As far back as she can remember, nothing predestined Margaux Zaffran for scientific research. "It was a series of significant circumstances that guided my choices", says the 3rd year PhD student at the Center for Applied Mathematics (CMAP : a joint research unit CNRS, Inria, École Polytechnique, Institut Polytechnique de Paris ). From her school teacher, who instilled in her a passion for particle physics and astrophysics, to her admission at ENSTA Paris, where she turned her attention to the field of energy, then to the teaching assistant who made her aware of statistics - "they enable me to model faithfully the world around me and to understand it" - her career is rich in these encounters that forge a future.

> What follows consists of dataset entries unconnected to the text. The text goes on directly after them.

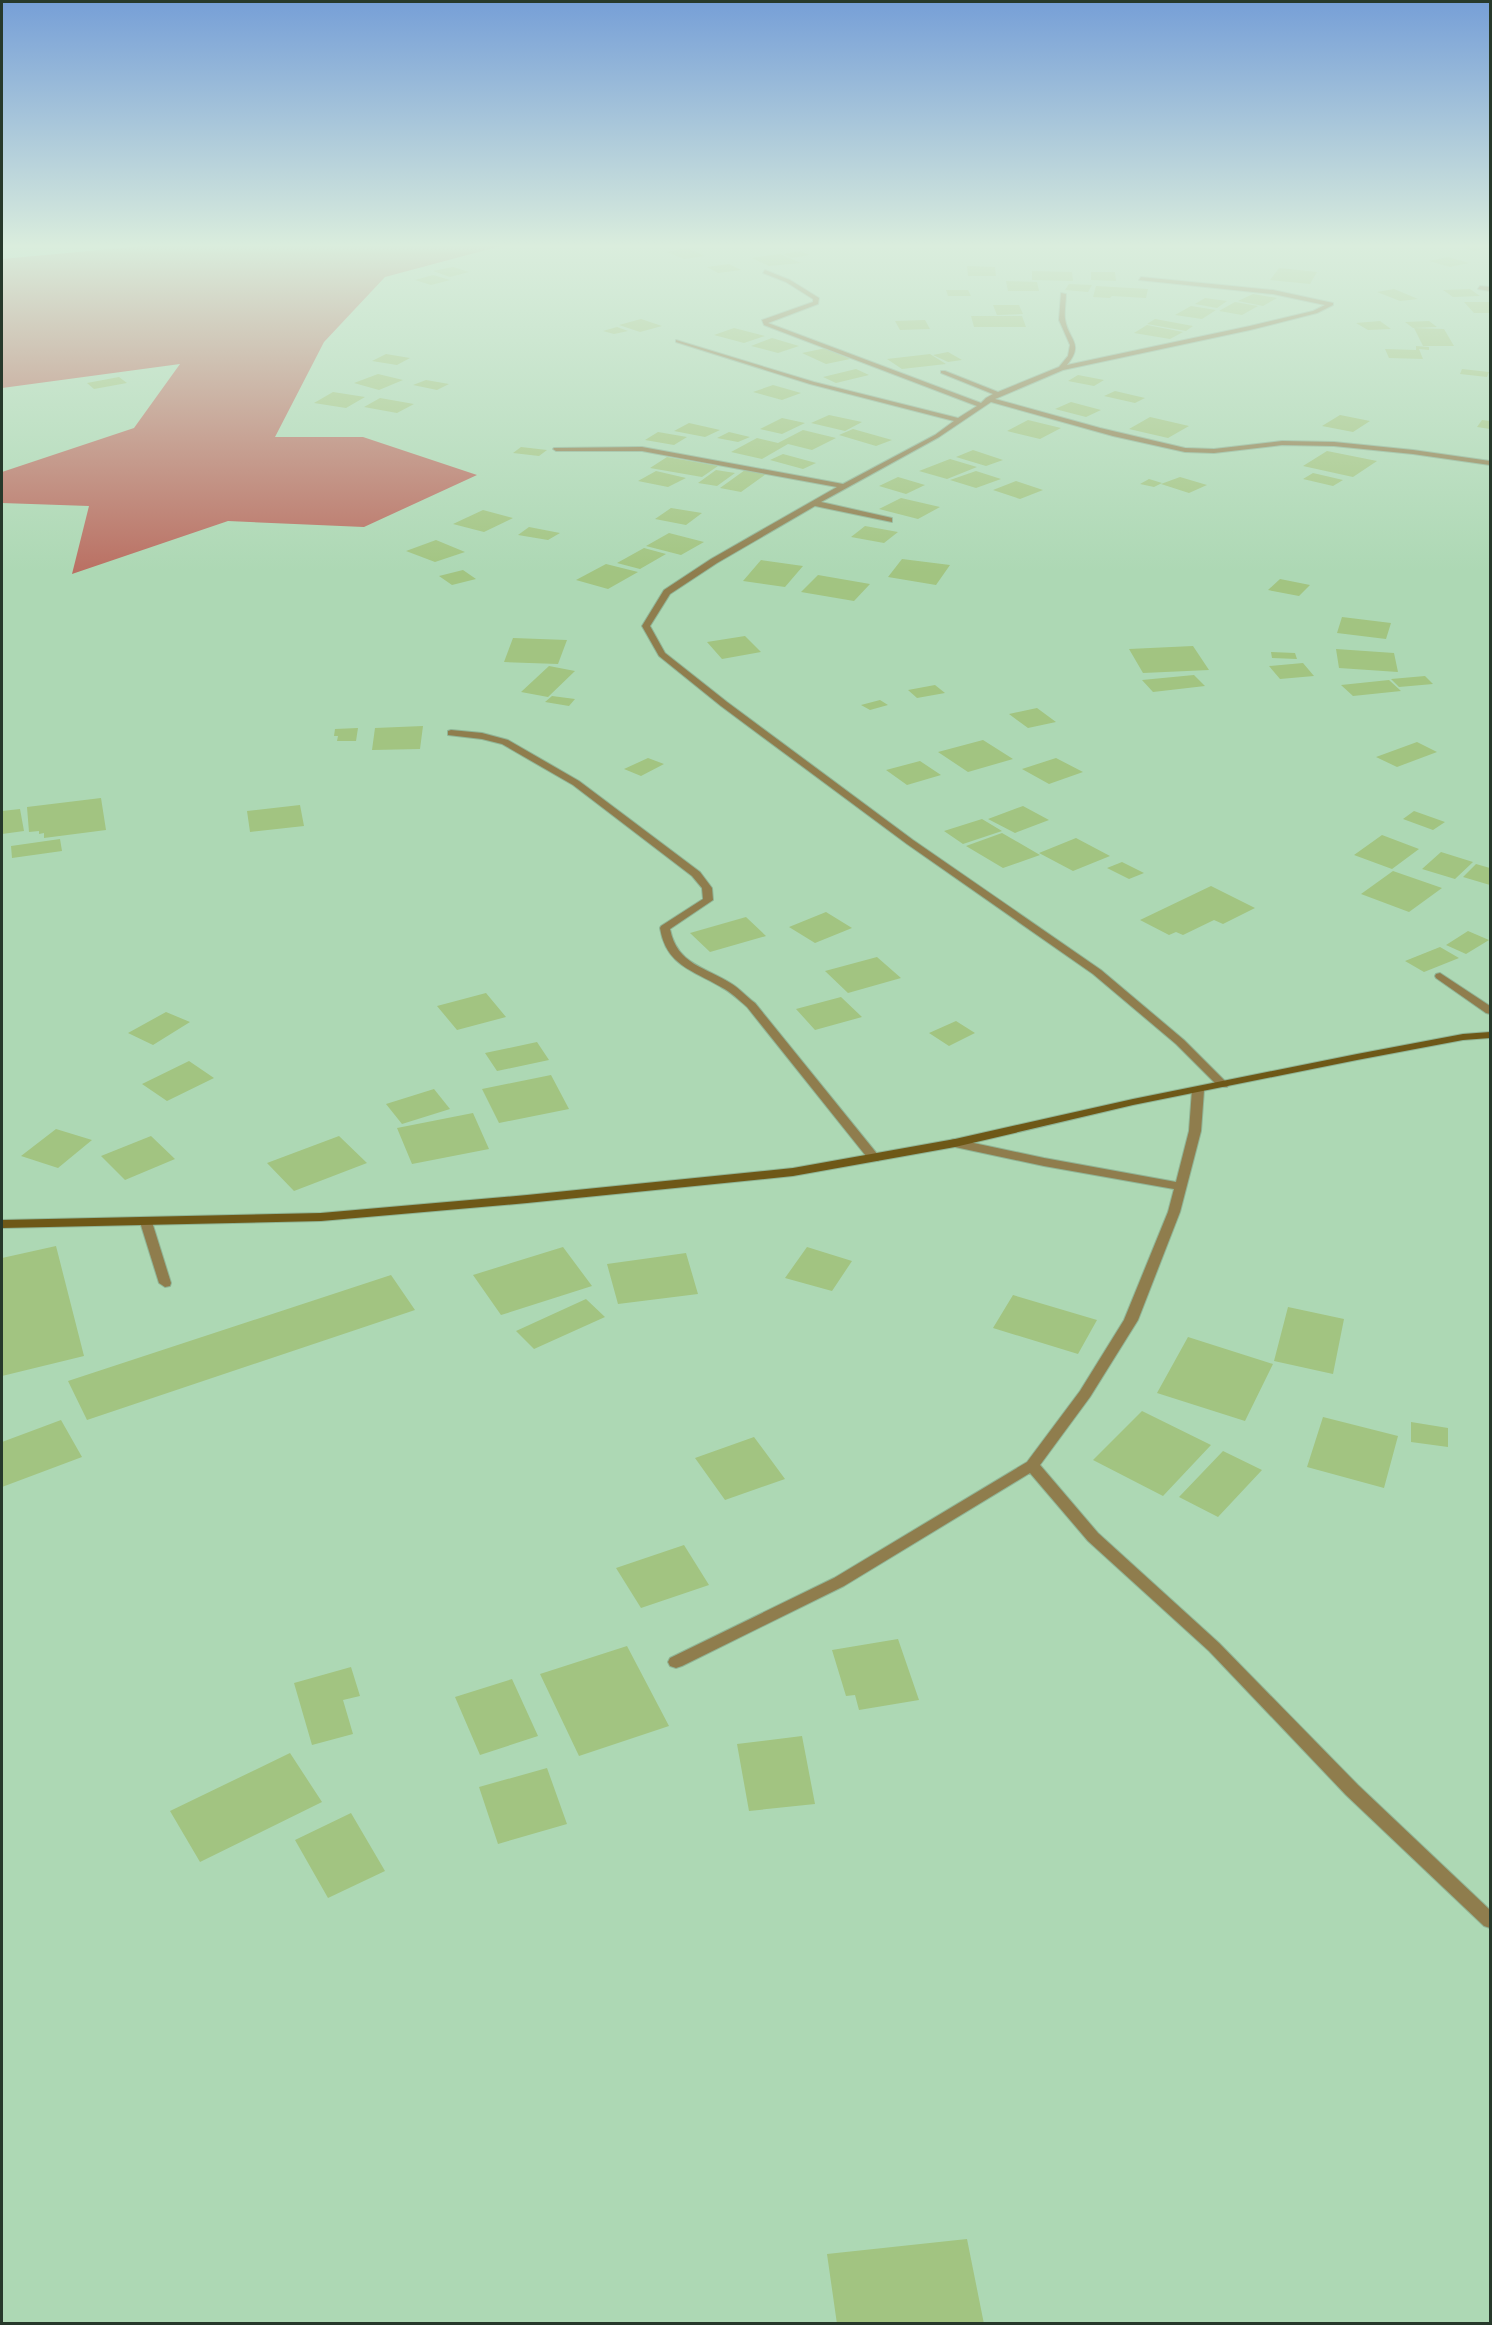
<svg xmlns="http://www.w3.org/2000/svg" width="1492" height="2325" viewBox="0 0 1492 2325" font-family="'Libre Baskerville',serif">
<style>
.forest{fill:#ba7063}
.building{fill:#a2c481}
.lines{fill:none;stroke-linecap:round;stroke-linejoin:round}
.street-casing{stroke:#90b596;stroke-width:2}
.secondary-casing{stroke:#90b596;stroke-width:2}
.street{fill:#8f7d4d;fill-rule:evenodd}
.secondary{fill:#6e5817;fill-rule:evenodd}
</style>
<rect width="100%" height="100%" fill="#add8b4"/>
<!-- forest -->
<path class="forest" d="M143,246h358l-116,31 -61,65 -49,95h88l114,38 -113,52 -136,-6 -156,53 17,-68 -87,-3v-31l132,-44 46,-64 -178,24v-129z"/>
<!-- building -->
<path class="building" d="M1460,246h30v2l-16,3z
M687,248l18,8 -21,3 -17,-7z
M801,251l8,4 -17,3 -9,-4z
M780,254l21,9 -32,3 -17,-8z
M1448,257l21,6 -19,4 -21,-6z
M729,264l12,6 -23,3 -11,-6z
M967,266l28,1 1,9h-28z
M453,267l16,5 -19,5 -17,-6z
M1279,268l38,4 -7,12 -40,-4z
M1032,271l40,1 1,9 -41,-1z
M1091,272h24l1,9 -25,-1z
M433,275l17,5 -19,5 -16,-5z
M1006,281l31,1 2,9h-31z
M1069,284l23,1 -4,7 -23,-2z
M1096,286l52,3 -2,9 -34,-2 -2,2 -17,-1z
M1394,289l24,10 -18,2 -23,-9z
M1470,289l10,7 -27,1 -10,-7z
M946,290h22l3,6h-23z
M1253,294l24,4 -14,8 -25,-5z
M1205,298l22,3 -10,7 -22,-4z
M1235,302l23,4 -16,9 -23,-4z
M1464,302h26v11h-16z
M993,305h26l4,9 -26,1z
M1191,306l25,4 -14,9 -27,-4z
M971,316h51l4,11h-52z
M641,319l21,7 -22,6 -21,-7z
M1155,319l38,7 -7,5 -39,-7z
M925,320l5,9 -30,1 -5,-9z
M1380,321l11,8 -23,1 -12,-7z
M1429,321l8,6 -24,1 -8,-6z
M1147,325l36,7 -13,7 -36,-6z
M617,327l11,4 -14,3 -11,-3z
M734,328l31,8 -21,7 -30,-8z
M1414,328l30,1 10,17h-31z
M772,338l27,8 -21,7 -27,-7z
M1416,346l13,1v3l-10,-1 4,10 -34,-1 -4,-9 31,1z
M826,348l24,11 -24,5 -24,-11z
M948,352l14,8 -14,2 -15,-7z
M386,354l24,4 -13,7 -25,-4z
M930,354l16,10 -44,5 -15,-10z
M856,369l13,6 -33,8 -13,-6z
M1462,369l27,3 -2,5 -27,-3z
M378,374l25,6 -24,10 -25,-7z
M1078,375l26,5 -10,6 -26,-5z
M119,377l8,6 -33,6 -7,-6z
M426,380l23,4 -12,6 -24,-5z
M773,385l28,8 -19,7 -29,-8z
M1115,391l30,7 -10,5 -31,-7z
M333,392l32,5 -19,11 -32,-5z
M380,398l34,6 -17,9 -33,-6z
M1071,402l30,8 -15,7 -31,-8z
M829,415l33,7 -17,9 -34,-8z
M1340,415l30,6 -17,11 -31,-6z
M1150,417l39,9 -21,12 -39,-9z
M782,418l23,5 -23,11 -22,-5z
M1028,420l33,8 -21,11 -33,-8z
M1482,420l8,1v8l-13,-2z
M689,423l31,7 -15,7 -31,-6z
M853,429l39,11 -16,6 -37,-11z
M803,430l33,8 -24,12 -24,-6 -26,15 -31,-7 26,-14 21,5z
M658,432l29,5 -13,8 -29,-5z
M729,432l21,5 -12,5 -21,-4z
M521,447l26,3 -8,6 -26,-3z
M973,450l30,10 -17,6 -30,-9z
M1327,451l50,10 -24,16 -50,-11z
M783,454l33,9 -13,6 -33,-9z
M667,457l51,9 -16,11 -52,-9z
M950,459l27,8 -30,12 -28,-8z
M716,470l19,3 -18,13 -19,-3z
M745,470l21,4 -25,18 -21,-4z
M656,471l30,7 -18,9 -30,-6z
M976,471l25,8 -25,9 -26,-8z
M1313,473l30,7 -10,6 -30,-7z
M898,477l27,8 -19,9 -27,-8z
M1180,477l27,8 -18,8 -28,-9z
M1149,479l13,4 -8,4 -14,-3z
M1016,481l27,9 -23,9 -27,-9z
M901,498l39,9 -22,12 -39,-10z
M671,508l31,5 -16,12 -31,-6z
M483,510l30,8 -29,14 -31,-8z
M865,526l33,6 -14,11 -33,-6z
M529,527l31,6 -12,7 -30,-5z
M669,533l35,9 -23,13 -35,-9z
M436,540l29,12 -30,10 -29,-11z
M644,548l22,6 -26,15 -23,-6z
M902,559l48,6 -14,20 -48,-8z
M761,560l42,6 -18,21 -42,-6z
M606,564l32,8 -30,17 -32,-9z
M463,570l13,9 -24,6 -13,-9z
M818,575l52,9 -16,17 -53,-9z
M1280,579l30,6 -11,11 -31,-6z
M1342,617l49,6 -5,16 -49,-6z
M745,636l16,16 -39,7 -15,-17z
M513,638l54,2 -9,24 -54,-2z
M1193,646l16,24 -66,3 -14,-24z
M1336,649l58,4 4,19 -59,-4z
M1271,652l24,1 2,6 -25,-1z
M1303,663l11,13 -34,3 -11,-13z
M549,666l26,5 -27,26 -27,-5z
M1194,675l11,11 -52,6 -11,-12z
M1425,676l8,8 -34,3 -8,-8z
M1389,680l12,11 -48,5 -12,-11z
M935,685l10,8 -28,5 -9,-8z
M552,696l23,3 -6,7 -24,-4z
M880,700l8,5 -18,5 -9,-5z
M1037,708l19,14 -28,6 -19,-14z
M423,726l-3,23 -48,1 3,-22z
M358,728l-2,13h-19l1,-5h-4l1,-7z
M983,740l30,19 -45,13 -30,-20z
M1417,742l20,10 -40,15 -21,-10z
M648,758l16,6 -23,12 -17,-7z
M1056,758l27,14 -34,12 -27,-15z
M920,761l21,14 -34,10 -21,-15z
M101,798l5,32 -62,8v-5l-5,1v-3l-10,1 -2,-25z
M300,805l4,21 -54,6 -3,-21z
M1023,806l26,14 -34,13 -27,-14z
M20,809l4,22 -22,3v-23z
M1414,811l31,11 -12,8 -30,-11z
M982,819l20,12 -39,13 -19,-13z
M1002,833l38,22 -37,13 -37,-22z
M1382,835l37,14 -27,20 -38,-14z
M1076,838l34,18 -37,15 -34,-18z
M60,839l2,12 -50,7 -1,-12z
M1441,852l32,10 -18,17 -33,-10z
M1122,862l22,11 -15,6 -22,-11z
M1476,864l14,4v17l-27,-8z
M1393,871l49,17 -33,24 -48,-18z
M1211,886l44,22 -32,16 -9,-4 -31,15 -7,-3 -7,3 -29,-15z
M826,912l26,16 -37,15 -26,-16z
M746,917l20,19 -56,16 -20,-19z
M1468,931l21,9 -23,14 -20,-9z
M1440,947l19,11 -35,14 -19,-11z
M877,957l24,21 -53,15 -23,-22z
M486,993l20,24 -49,13 -20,-24z
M841,997l21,20 -47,13 -19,-21z
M166,1012l24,10 -37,23 -25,-12z
M956,1021l19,12 -26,13 -20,-13z
M537,1042l12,18 -52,11 -12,-18z
M189,1061l25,17 -47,23 -25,-17z
M551,1075l18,34 -70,14 -17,-34z
M434,1089l16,20 -48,15 -16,-20z
M473,1113l16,36 -77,15 -15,-36z
M56,1129l36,11 -34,28 -37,-12z
M151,1136l24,23 -50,21 -24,-24z
M339,1136l28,27 -73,28 -27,-28z
M56,1246l28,110 -82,20v-118z
M563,1247l29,39 -91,29 -28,-40z
M807,1247l45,14 -20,30 -47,-13z
M686,1253l12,41 -80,10 -11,-40z
M391,1275l24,35 -328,110 -19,-39z
M1013,1295l84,25 -19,34 -85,-26z
M586,1299l19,18 -71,32 -18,-18z
M1288,1307l56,12 -11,55 -59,-13z
M1188,1337l85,27 -28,57 -88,-28z
M1142,1411l69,34 -48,51 -70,-36z
M1323,1417l75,19 -14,52 -77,-21z
M61,1420l21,37 -80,30v-45z
M1411,1422l37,6v19l-37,-5z
M754,1437l31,42 -60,21 -30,-42z
M1223,1451l39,19 -44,47 -39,-20z
M684,1545l25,40 -68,23 -25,-40z
M898,1639l21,61 -60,10 -4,-15 -9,1 -14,-46z
M627,1646l42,80 -90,30 -39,-82z
M351,1667l9,29 -17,4 10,34 -41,11 -18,-62z
M512,1679l26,57 -58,19 -25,-58z
M802,1736l13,68 -66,7 -12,-67z
M290,1753l32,49 -122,60 -30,-51z
M547,1768l20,56 -69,20 -19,-57z
M351,1813l34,58 -57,27 -33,-58z
M967,2239l17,85h-147l-10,-70z"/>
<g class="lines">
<defs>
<path id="street" d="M765,270l25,10 29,18 -1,6 -50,19 213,80 5,-5 7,-4 -52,-21v-2h4l53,21 61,-25 9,-11 2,-11 -11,-25 2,-27 5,1c0,8 -2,18 -1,25 3,21 20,24 2,46l183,-39 63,-15 12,-6 -52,-11 -134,-14 2,-3 132,13 60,13v2l-16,8 -67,17 -187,40 -68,29 105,29 85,20 29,1 68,-8 52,1 79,8 77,11v4l-77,-11 -79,-8 -52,-1 -68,8 -29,-1 -72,-16 -122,-34 -52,35 -118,65 71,16v4l-77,-16 -98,57 -47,31 -20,32 15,27 62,49 186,138 188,130 83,70 45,45 -2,2h-8l-43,-43 -83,-70 -186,-130 -186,-138 -62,-50 -17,-30 22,-36 47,-31 126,-72 -195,-36h-86l-3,-2 1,-1 88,-1 201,37 92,-49 19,-14 -144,-37 -134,-42v-2l138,42 144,36 19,-12 -213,-81 -2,-5 51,-18v-3l-27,-17 -23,-9z
M1480,286l10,1v4l-12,-2z
M451,730l31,3 26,7 71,41 121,91 12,16 1,12 -43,29c7,36 36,38 62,55 8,5 15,13 23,19l123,152 2,3 -2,3h-8l-123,-154c-8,-7 -16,-15 -26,-20 -29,-17 -55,-22 -61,-59l1,-2 42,-27 -1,-11 -10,-12 -119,-91 -71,-41 -20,-5 -34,-4v-4z
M1440,973l50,33v8l-4,-1 -50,-35 -1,-2 1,-2z
M1198,1087l6,3 -3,41 -21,81 -42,108 -48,77 -50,68 58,68 121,110 139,142 132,125v18l-6,-2 -138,-131 -137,-144 -121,-110 -58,-68 -186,113 -162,80 -6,2 -6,-2 -2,-4 2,-4 164,-80 193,-116 53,-71 44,-71 44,-108 6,-23 -130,-23 -89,-19 -6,-4 2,-3 4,-1 89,19 132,24 13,-51 3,-41z
M146,1218l6,4 19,61 -1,3 -5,1 -6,-4 -19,-61z"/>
<path id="secondary" d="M1490,1032v6l-27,2 -106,20 -224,45 -178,42 -162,29 -266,27 -206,18 -319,7v-8l319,-7 206,-18 266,-27 162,-29 178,-40 224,-45 106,-20z"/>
</defs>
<!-- street casing -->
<use href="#street" class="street-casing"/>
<!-- secondary casing -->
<use href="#secondary" class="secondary-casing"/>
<!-- street -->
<use href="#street" class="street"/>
<!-- secondary -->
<use href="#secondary" class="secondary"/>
</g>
<!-- sky -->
<linearGradient id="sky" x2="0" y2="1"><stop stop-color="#769fd7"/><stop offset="0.43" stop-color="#daeddd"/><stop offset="1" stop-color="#daeddd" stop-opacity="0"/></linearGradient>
<rect width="1492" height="572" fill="url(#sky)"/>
<!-- border -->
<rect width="1492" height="2325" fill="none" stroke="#27392b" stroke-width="6"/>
</svg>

The L'Oréal-Unesco Jeunes Talents France award she has just received confirms this promising trajectory and echoes her commitment to women in science. "I've often worked with high-school girls to instill in them a taste for science and to promote the role of women in this field. This prize can encourage women to overcome the self-censorship associated with the apprehension of working in a very male-dominated environment. Making science more feminine also means multiplying points of view and enriching exchanges", she emphasizes.

Reducing uncertainties

And the facts are there. On a day-to-day basis, Margaux Zaffran is committed to making her work socially useful. As part of her thesis, she is developing a method for assigning a reliability indicator to the prediction models used by electricity market players. She uses probabilistic reasoning to quantify the uncertainty surrounding the forecasts provided by these models.

"For example, I'm told that a megawatt-hour (MWh) of electricity will cost €92 at 6pm tomorrow. How sure can I be of this? Rather than a single prediction, I establish a region of confidence around this data. I then know that there's a 90% chance that on that date, the price per MWh will be between €88 and €100," explains the researcher. This view of the market is crucial for exchanges between energy producers and suppliers. It makes it possible to fine-tune electricity production, reduce storage and distribution costs, and ultimately, cut related carbon emissions.

A wide range of applications

The method can be transposed to a wide range of fields, and will shortly be tested in medicine (in collaboration with Traumabase, a French trauma observatory collecting data from severely traumatized patients for health and scientific purposes). "The aim will be to reliably assess the risk of hemorrhagic shock when transferring an accident patient to hospital by ambulance. The data captured in real time will result in a confidence indicator that will determine, for example, whether it is appropriate to thaw a blood bag or prepare specific equipment and resources. This is an asset in terms of inventory management and improving patients' chances of survival", concludes the young woman whose work will never be far from our everyday lives.